The relief described under Rule 37 is colloquially known as “costs of proof” – i.e., the costs of proving a matter that should have been admitted in a response to a request for admissions propounded under Rule 36 of the Federal Rules of Civil Procedure. Most states procedural rules provide a similar right to obtain recovery for “costs of proof.”

The costs of a deposition that would not have been necessary had the opposing party admitted facts asserted in a request for admissions are clearly recoverable under Rule 37. The promising nature of the Rule 37 remedy is, unfortunately, tempered by the fact that qualifying for Rule 37 relief is a high hurdle to jump.

According to Rule 37(c):

(2) Failure to Admit. If a party fails to admit what is requested under Rule 36 and if the requesting party later proves a document to be genuine or the matter true, the requesting party may move that the party who failed to admit pay the reasonable expenses, including attorney’s fees, incurred in making that proof.

The court must so order unless:

  1. the request was held objectionable under Rule 36(a);
  2. the admission sought was of no substantial importance;
  3. the party failing to admit had a reasonable ground to believe that it might prevail on the matter; or
  4. there was other good reason for the failure to admit.

As the reader can see from the above, a party facing a demand for reimbursement of costs under Rule 37(c)(2) has a number of available defenses, starting with the forgiving language of subsection (c)(2)(C). A “reasonable ground” for believing it “might prevail” arguably takes in all but the most groundless reasons for declining to admit a disputed fact or law. And if that exception is not large enough to escape an award of costs, subsection (c)(2)(D) invites consideration of any “other good reason” for a failure to admit.

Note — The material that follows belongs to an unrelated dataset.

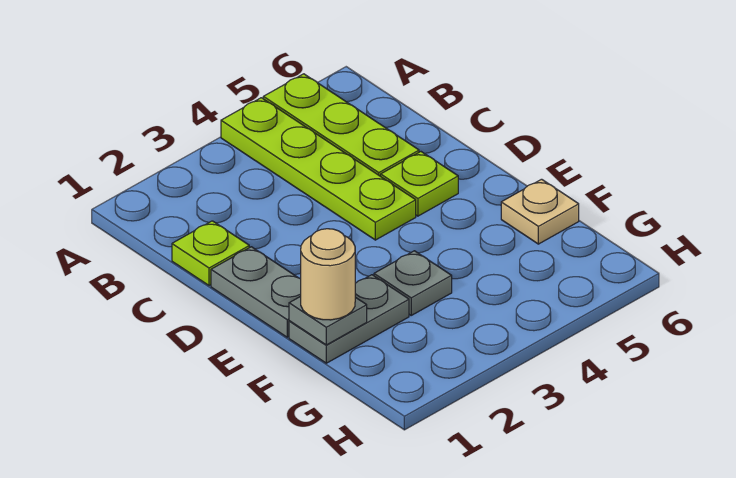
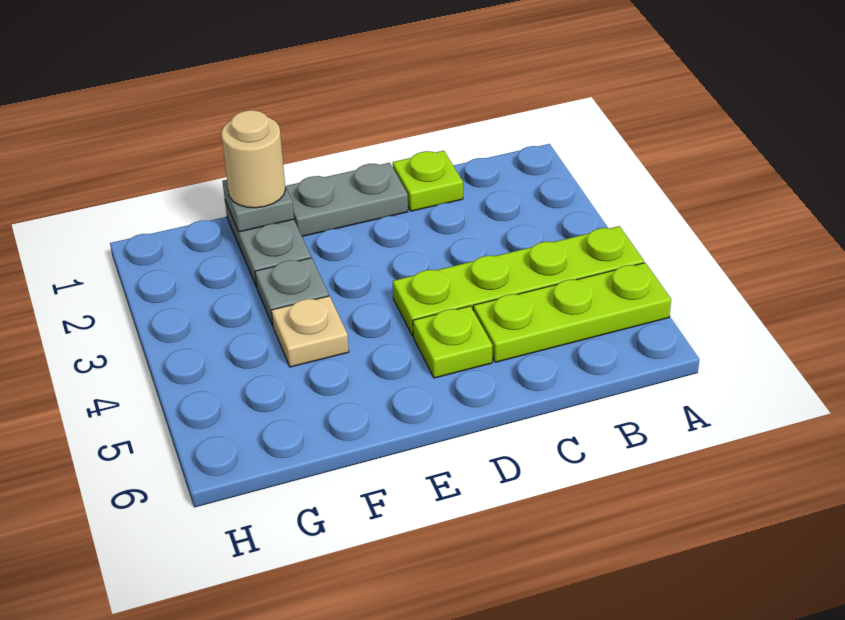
tan plate F6 level 1 -> tan plate F4 level 1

Nevertheless, in a proper case, reimbursement for the costs of a deposition that should not have been necessary if the opposing party had admitted to material facts posited in a request for admissions is clearly available under federal law (and most similar state laws). Requests for admission are, after all, intended to streamline litigation and eliminate the need for parties to litigate facts and legal theories not reasonably in dispute.

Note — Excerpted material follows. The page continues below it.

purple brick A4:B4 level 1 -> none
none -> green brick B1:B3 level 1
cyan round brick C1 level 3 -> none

Finally, a case in point. Recently, an appellate court reviewed an arbitration ruling in which the arbiter awarded the plaintiff $45,189.50 in costs for a deposition and expert witness fees to prove facts that should have been admitted in response to a request for admissions. In California, Civil Code Section 22033.420 – similar to Rule 37 – gives a party the right to obtain a court order requiring the non-admitting party to pay the reasonable expenses incurred if a party fails to admit the truth of a relevant matter. In Ourfali v. 21st Century Ins. Co., No. B324150 (Calif. Ct. App., 2d Dist., March 27, 2024), the appellate court set aside the award on procedural grounds. However, it did not question the soundness of the arbitrator’s conclusion that the costs of allegedly unnecessary deposition were properly recoverable under Section 22033.420.